I guess it won't surprise you that I could appreciate that approach far more than the other one, just doing some mommy-demolition because the daughter is afraid to stand out in a crowd where the mother isn't... Imagine the world without birds of paradise, how dull and bleak it would be!

Good thing I have daughters that only bark and don't give a hoot about what I'm wearing, as long as it can hold dog treats and they can wipe a slobbery mouth on it. I stopped caring about what Joe Public thought of my appearance when I was about 16 and got my first acquaintances with punk, new wave, hippy style. By the time I was in my early twenties I ditched the all in black thing (sooo depressing!) and basically have stuck to a mix and match of whatever appeals to me ever since, and when it happens to be in fashion and I like it, I buy it or wait till sale. I can't even count the times when people were jeering at  me or saying things like 'hey, the carnival isn't here yet / is already over don't ya know' (especially here in the South!). My standard reply was that I didn't need some frock with a cross on his chess giving me permission when to dress up how I feel like for just 3 days in a year, which of course worked as a red flag, me on my bike laughing my ass of. Heck, I had a party all year, not just for three days! 

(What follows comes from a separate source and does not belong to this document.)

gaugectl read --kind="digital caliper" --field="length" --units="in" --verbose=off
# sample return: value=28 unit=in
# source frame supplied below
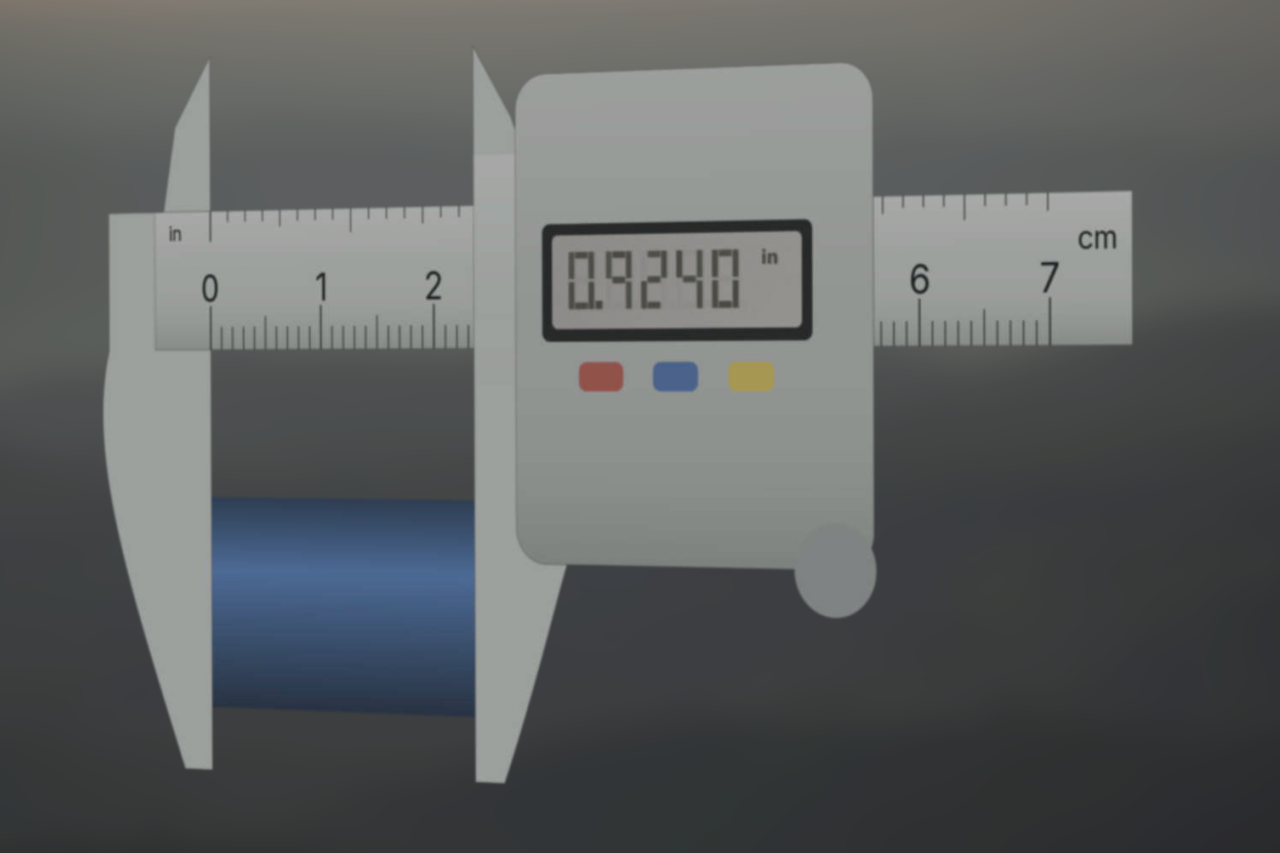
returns value=0.9240 unit=in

Nowadays when at work I only have 3 criteria: it shouldn't show too much cleavage (student boys, puberty, hormones, need I even explain this one?), it should be in one piece(unless the tears are part of the design, and if not I just say they are) and it should be clean (no funny stains). The latter is sometimes a problem since my dear mastin daughter Nancy has by now managed to make funny slobbery stains on virtually every piece in my wardrobe, for which I am seriously considering to resort to some very uncharacteristic measures like wearing 'dog clothes' when going on a walk with the pack. 
Oh.My.Dog. I am going to be one of those women in trainers and jackets full of dog slobber, pockets lined with crumbled dog treats, clad in a carpet of dog hair - now let's just hope that no one will catch me in one of those and report me to the fashion police!